__Your goal__
The answer is the set of lines that include "with", copied from the data below.

__Extracted entries__

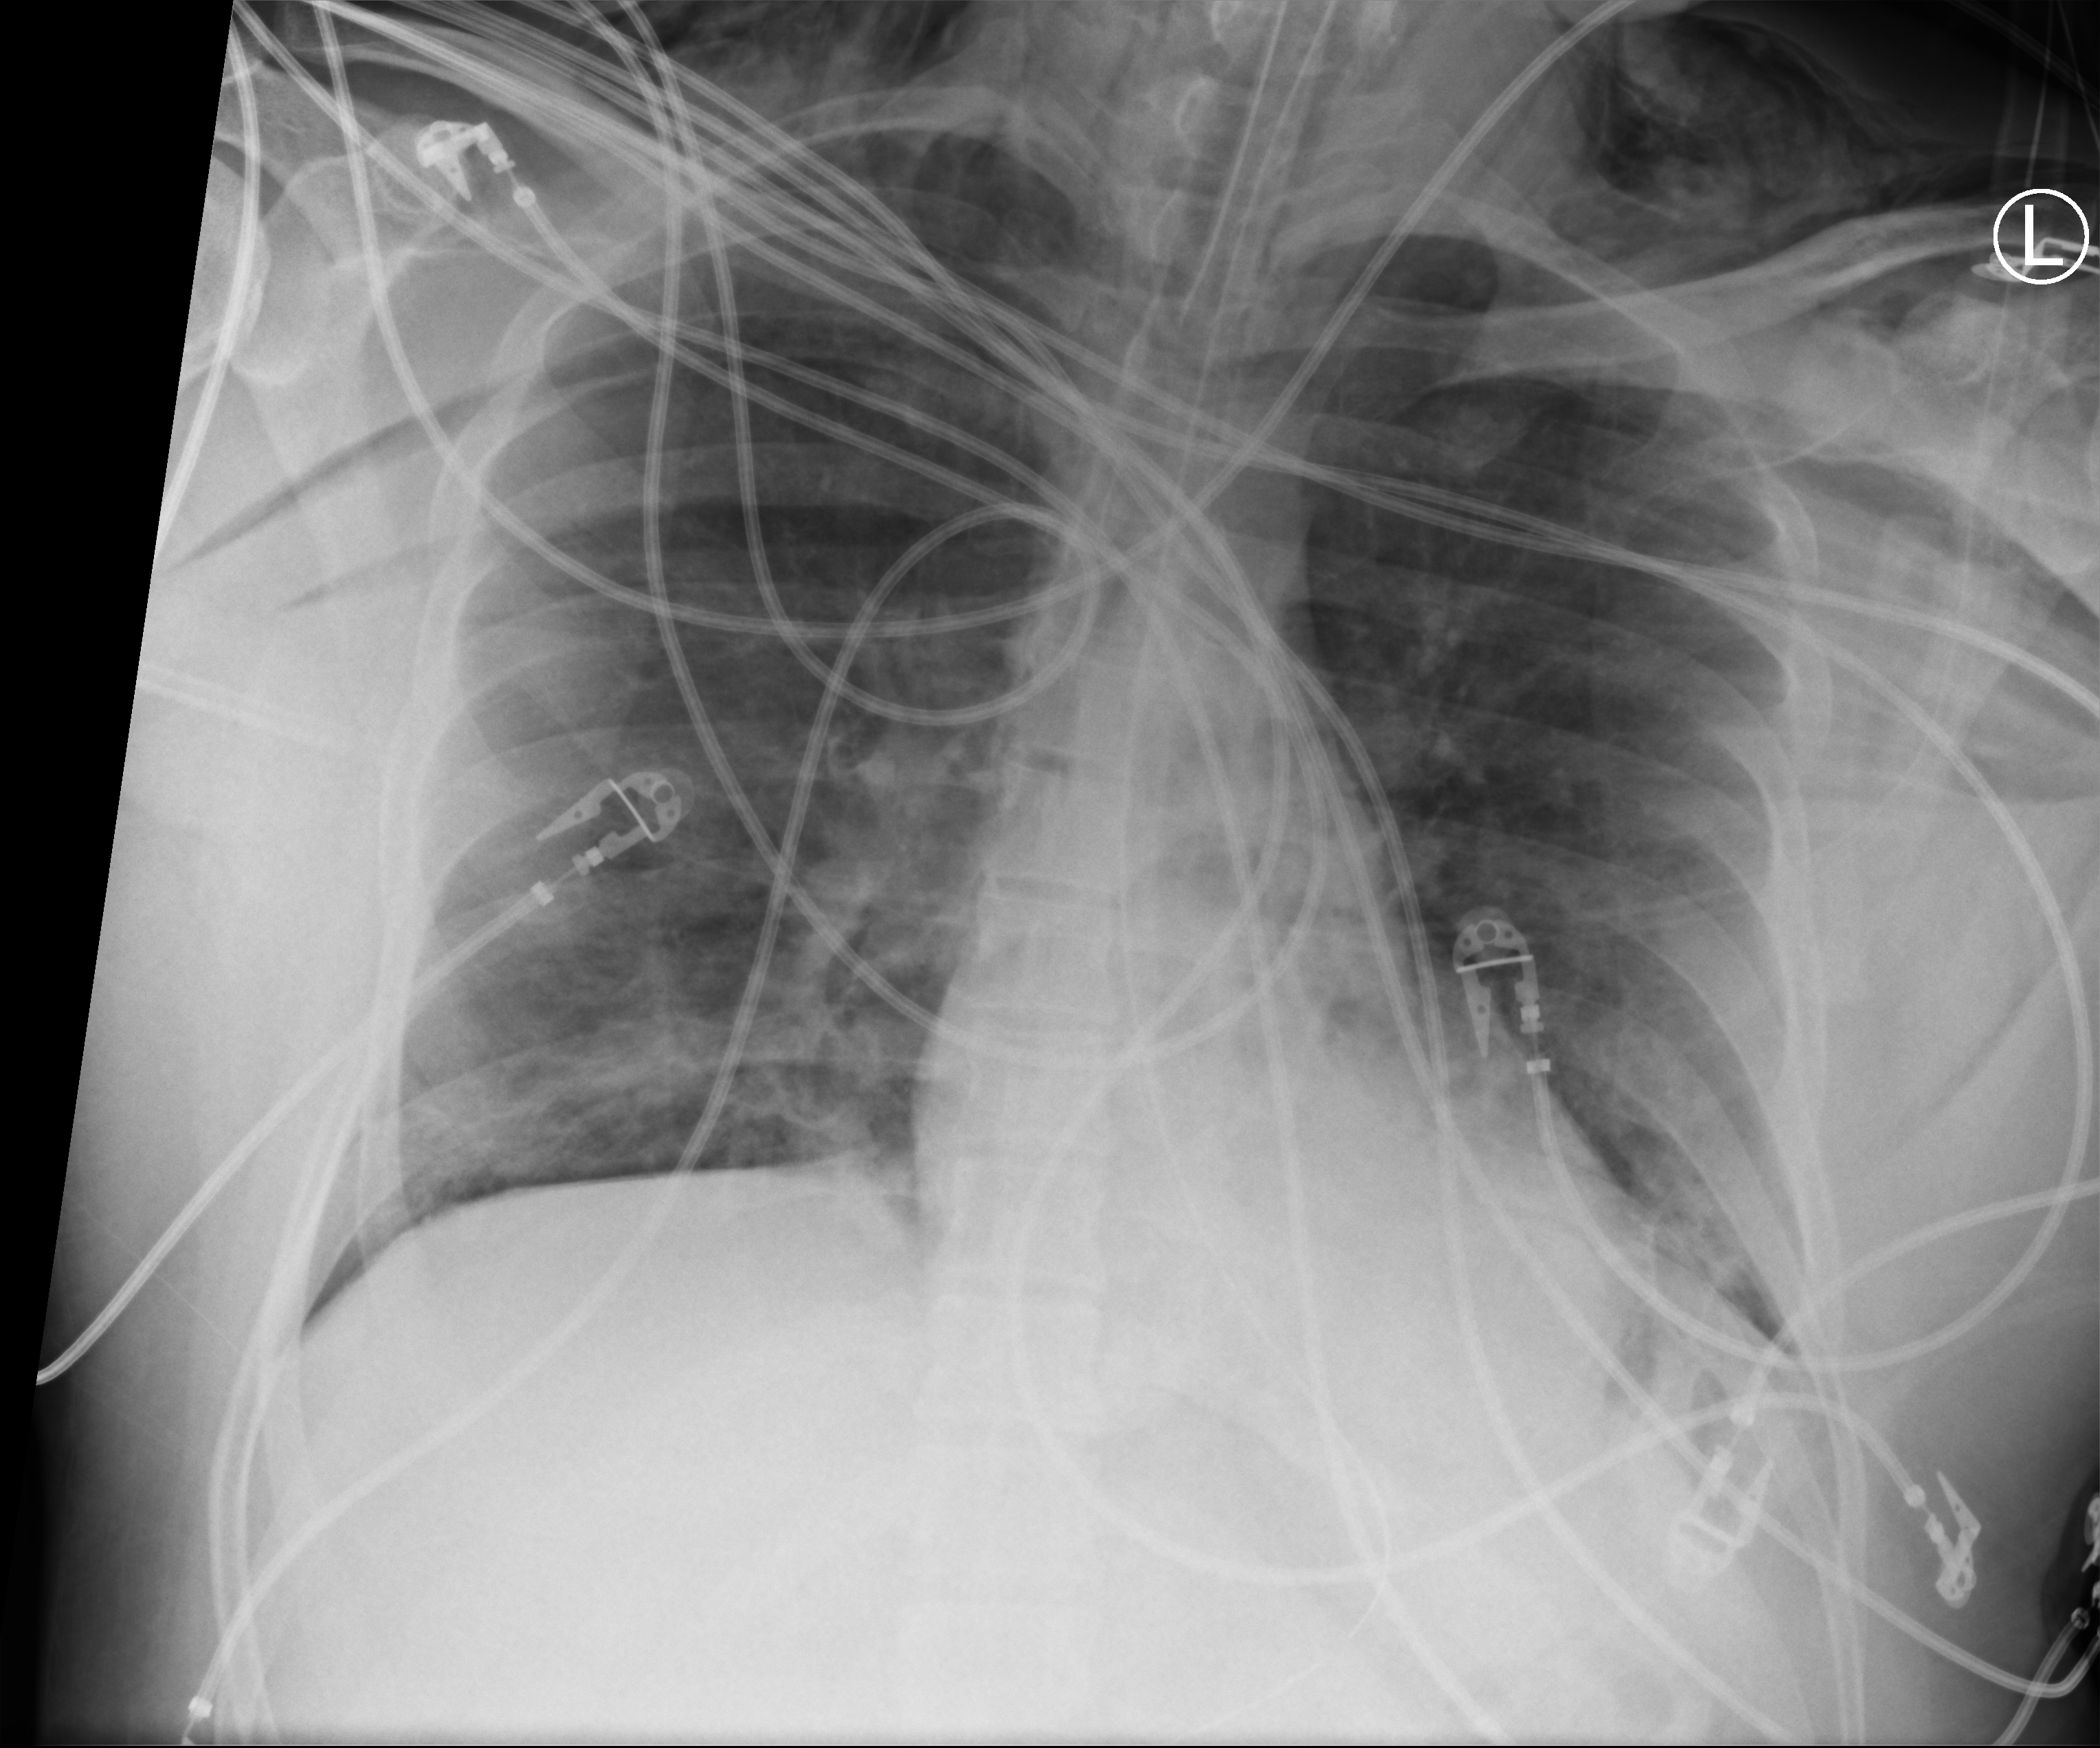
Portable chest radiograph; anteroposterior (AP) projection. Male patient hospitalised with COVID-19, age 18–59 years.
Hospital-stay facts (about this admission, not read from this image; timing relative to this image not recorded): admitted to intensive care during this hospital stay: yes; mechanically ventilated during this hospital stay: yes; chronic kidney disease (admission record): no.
==
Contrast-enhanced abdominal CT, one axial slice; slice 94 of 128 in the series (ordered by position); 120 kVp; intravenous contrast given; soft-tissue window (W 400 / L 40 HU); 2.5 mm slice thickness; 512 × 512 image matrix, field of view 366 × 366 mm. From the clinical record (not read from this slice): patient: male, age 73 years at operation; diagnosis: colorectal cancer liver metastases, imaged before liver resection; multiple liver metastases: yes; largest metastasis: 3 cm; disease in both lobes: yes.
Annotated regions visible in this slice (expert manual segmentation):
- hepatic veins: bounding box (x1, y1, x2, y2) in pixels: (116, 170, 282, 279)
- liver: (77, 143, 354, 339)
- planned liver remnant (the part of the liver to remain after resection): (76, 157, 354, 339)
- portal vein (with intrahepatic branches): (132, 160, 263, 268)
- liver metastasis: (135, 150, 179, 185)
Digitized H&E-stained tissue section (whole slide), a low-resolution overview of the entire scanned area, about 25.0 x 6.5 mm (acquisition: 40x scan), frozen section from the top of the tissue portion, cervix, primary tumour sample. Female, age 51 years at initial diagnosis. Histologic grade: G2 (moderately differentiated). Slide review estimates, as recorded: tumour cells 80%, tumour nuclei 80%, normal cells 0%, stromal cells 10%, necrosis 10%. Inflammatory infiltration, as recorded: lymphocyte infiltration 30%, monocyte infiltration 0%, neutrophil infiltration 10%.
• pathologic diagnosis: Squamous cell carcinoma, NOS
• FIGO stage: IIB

__Response__
Portable chest radiograph; anteroposterior (AP) projection. Male patient hospitalised with COVID-19, age 18–59 years.
- portal vein (with intrahepatic branches): (132, 160, 263, 268)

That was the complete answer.